Simon Cowell may have been the intimidating presence to American Idol viewers watching from home, but as we found out Wednesday night during the second episode of season 11, the performers on-stage are more freaked out by the strong, silent type standing right off-camera: British producer Nigel Lythgoe.
Mr. Lythgoe only recently returned to Idol last season; he had departed from the show after making his name on the across-the-pond hit and So You Think You Can Dance? Though we might think of the friendly Ryan Seacrest as the “producer” of Idol, it’s been Mr. Lythgoe paying the host’s salary…recently offering to do so from his own pockets after rumors of a salary slash on the show.
But the 62-year-old British personality isn’t all smiles and free money; The Christian Science Monitor noted today that the last episode saw judge Jennifer Lopez repeatedly looking off camera for validation and occasionally making comments to an unseen individual.
Wednesday night’s show made viewers aware that producer Nigel Lythgoe himself was sitting off-stage monitoring the performances. While it could be intimidating having your boss watch as you try and justify a salary that no mere mortal should ever earn, JLo’s constant offstage glances and comments are distracting. Besides, no one wants to be reminded that this little audition room is just a small part of a huge set.
Mr. Lythgoe is certainly a force to be reckoned with, and knowing that he’s just off screen during the episodes lends a big brother (not the show) air to the proceedings. After all, the producer’s most famous communiqué to the press was in response to Adam Levine‘s claim in Out magazine that AI keeps its gay contestants in the closet: specifically season 8’s runner-up Adam Lambert, who came out right after the show ended. (Let the military allusions begin!)

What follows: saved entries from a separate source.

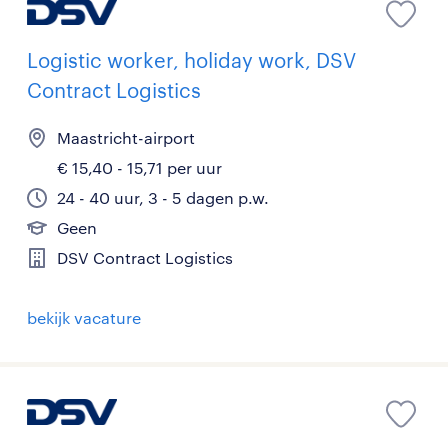
Logistic worker, holiday work, DSV
Contract Logistics
Maastricht-airport
€ 15,40 - 15,71 per uur
24 - 40 uur, 3 - 5 dagen p.w.
Geen
DSV Contract Logistics
bekijk vacature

“When does privacy stop in this country? … I don’t go into my dentist and say, ‘Are you gay?’ I don’t say to contestants on ‘So You Think You Can Dance,’ ‘Are you gay?’ What does it got to do with me? What does it got to do with anybody?”
“He must have come out before being on Idol, he just didn’t talk about it on ‘Idol.’ And why should he? Is every actor going on television going to say, ‘I’m only playing the part of a straight man, I’m really gay’? There’s no reason that I would see why anybody that goes on television should start coming out with who they are, what they are, what they’re sexuality is, who they’re going to vote for or what their religion is.”
Of course, forcing a contestant to keep mum about their sexuality on live TV is a little different than an individual’s choice to tell their dentist if they’re gay, but this might explain why Mr. Seacrest would keep up the illusion for so long…if that is in fact what he’s doing.